Well now, this is quite the conundrum! We all recently saw your passionate arguments about the centered dot for multiplication – how ‘nowhere in my education’ had you encountered it, how it supposedly ‘doesn’t add value but only confusion,’ and your bold call for ISO to revise their standards.

But then, imagine my surprise when I came across one of your earlier posts – Calculation of partial derivative of the cost function for logistic regression - Machine Learning Specialization / Supervised ML: Regression and Classification - DeepLearning.AI– where, clear as day, you yourself are using that very same centered dot for multiplication in your own handwritten work!
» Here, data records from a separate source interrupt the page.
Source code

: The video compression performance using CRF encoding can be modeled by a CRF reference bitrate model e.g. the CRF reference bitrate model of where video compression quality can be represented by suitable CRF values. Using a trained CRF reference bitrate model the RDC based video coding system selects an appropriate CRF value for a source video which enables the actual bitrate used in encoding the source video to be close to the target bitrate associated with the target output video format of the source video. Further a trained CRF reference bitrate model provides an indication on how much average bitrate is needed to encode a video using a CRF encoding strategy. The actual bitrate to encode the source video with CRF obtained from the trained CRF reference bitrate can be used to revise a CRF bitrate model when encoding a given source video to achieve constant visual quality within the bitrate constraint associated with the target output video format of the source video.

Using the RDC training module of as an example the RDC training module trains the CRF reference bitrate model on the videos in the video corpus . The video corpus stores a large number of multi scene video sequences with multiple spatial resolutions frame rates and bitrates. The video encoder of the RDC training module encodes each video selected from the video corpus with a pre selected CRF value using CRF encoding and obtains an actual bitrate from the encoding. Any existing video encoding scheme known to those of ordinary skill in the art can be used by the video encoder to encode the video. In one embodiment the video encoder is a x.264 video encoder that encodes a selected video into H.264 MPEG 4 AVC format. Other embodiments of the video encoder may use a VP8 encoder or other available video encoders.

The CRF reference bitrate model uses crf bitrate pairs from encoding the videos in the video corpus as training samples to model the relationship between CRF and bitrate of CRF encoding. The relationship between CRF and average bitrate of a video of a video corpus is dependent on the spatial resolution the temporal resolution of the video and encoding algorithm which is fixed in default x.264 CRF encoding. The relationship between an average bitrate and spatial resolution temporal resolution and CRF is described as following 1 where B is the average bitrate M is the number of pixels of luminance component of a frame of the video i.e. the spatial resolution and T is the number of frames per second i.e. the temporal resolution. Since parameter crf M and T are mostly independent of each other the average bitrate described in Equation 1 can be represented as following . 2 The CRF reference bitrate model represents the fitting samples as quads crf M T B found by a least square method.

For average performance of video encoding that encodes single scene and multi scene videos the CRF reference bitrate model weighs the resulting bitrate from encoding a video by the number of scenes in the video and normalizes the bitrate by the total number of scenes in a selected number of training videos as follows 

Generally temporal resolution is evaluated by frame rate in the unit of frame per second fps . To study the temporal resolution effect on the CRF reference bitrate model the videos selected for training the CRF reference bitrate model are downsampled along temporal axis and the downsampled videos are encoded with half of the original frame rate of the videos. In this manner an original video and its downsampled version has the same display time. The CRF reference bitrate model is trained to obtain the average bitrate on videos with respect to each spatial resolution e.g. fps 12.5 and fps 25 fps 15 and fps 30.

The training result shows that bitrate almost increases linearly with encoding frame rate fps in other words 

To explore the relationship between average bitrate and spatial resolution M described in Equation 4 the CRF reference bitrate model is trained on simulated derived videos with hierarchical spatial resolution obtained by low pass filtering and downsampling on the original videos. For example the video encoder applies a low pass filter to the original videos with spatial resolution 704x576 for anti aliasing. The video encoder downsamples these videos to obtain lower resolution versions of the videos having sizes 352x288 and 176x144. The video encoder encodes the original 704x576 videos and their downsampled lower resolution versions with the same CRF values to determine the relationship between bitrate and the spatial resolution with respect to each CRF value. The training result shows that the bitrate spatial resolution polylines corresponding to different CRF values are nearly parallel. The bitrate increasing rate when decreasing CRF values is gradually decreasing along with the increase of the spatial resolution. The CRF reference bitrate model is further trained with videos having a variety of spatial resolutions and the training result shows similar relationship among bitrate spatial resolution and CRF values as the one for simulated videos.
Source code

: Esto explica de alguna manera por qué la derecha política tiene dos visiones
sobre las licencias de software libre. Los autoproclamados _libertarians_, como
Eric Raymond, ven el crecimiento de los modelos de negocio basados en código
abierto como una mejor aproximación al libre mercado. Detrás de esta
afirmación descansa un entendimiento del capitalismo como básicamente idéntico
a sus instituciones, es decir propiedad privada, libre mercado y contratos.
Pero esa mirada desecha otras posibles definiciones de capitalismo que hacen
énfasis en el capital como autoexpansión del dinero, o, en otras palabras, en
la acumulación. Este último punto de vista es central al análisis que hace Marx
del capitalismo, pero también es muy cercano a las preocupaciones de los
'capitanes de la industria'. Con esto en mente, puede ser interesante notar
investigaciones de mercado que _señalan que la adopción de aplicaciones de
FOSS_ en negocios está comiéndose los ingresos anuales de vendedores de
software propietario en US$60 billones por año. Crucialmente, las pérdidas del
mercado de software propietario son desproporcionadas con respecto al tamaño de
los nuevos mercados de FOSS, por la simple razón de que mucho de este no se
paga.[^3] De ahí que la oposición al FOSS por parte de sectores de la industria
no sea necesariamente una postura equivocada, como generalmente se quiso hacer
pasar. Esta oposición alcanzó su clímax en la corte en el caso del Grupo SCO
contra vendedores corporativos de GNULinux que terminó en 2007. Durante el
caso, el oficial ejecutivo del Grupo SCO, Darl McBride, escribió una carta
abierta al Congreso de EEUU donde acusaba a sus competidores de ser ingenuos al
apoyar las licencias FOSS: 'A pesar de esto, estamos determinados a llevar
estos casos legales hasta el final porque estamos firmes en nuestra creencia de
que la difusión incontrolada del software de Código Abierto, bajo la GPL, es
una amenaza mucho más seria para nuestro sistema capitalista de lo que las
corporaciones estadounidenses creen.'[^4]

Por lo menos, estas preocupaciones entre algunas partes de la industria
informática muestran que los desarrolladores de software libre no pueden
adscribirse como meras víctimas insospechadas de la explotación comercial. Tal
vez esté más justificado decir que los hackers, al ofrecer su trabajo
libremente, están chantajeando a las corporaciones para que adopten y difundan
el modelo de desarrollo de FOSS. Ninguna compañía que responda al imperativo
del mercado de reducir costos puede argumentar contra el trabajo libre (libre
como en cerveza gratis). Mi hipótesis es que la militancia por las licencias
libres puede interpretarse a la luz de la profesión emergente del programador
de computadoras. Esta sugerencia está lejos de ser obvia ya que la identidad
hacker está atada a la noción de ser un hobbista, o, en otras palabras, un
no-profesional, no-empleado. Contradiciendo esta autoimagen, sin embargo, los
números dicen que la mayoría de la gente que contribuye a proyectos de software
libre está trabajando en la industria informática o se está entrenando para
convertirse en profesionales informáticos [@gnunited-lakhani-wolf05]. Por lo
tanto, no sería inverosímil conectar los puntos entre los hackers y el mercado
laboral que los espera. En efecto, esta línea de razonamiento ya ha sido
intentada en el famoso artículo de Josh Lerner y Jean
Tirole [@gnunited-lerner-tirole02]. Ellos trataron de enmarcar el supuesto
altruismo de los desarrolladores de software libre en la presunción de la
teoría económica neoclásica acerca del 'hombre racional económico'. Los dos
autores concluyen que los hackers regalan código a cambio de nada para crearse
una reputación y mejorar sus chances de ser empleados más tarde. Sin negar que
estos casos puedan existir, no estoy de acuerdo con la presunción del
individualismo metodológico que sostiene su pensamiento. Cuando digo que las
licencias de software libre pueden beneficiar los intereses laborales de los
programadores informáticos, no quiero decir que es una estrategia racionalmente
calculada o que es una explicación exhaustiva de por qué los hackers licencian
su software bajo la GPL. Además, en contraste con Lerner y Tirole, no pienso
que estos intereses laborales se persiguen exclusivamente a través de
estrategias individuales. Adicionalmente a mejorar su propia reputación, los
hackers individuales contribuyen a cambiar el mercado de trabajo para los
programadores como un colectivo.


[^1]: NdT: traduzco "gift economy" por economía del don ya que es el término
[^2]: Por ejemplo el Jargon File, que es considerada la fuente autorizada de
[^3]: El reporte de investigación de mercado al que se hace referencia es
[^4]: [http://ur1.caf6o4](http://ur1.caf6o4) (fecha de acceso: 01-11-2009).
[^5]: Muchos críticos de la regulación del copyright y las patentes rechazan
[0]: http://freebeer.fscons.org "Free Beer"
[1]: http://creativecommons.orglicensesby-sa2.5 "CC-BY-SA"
So, one has to wonder: if you were comfortably using this notation yourself before you launched your critique, what inspired your later claims of complete unfamiliarity and your campaign against its ‘confusing’ nature? Did you perhaps forget your own prior usage when you decided the international standard needed your urgent revision? It certainly makes one reconsider the foundation of those strongly defended opinions. Truly fascinating!

2 Likes

Rather than speculate about me, do you have anything to contribute mathematically and solution-oriented to the suggestion I made about revising ISO 30-1?

Your post has no bearing on the topic of this thread.

I suggest you review the topic and make a useful and appropriate contribution.

I suggest you revise your attitude, tone, and the way you address fellow learners and instructors in this healthy community. I went through the whole thread and the amount of rudeness and aggression coming from you every time someone tries to offer you knowledge or help is unbearable.

Instead of throwing your baseless remarks, criticizing things so common that everyone uses nowadays, educate yourself, or let others do. We are all here to learn not to mock each other’s attempt at helping.

2 Likes

I’m not going to be drawn into this argumentative and judgmental conversation with you.

Please only post content that contributes usefully to answering the topic.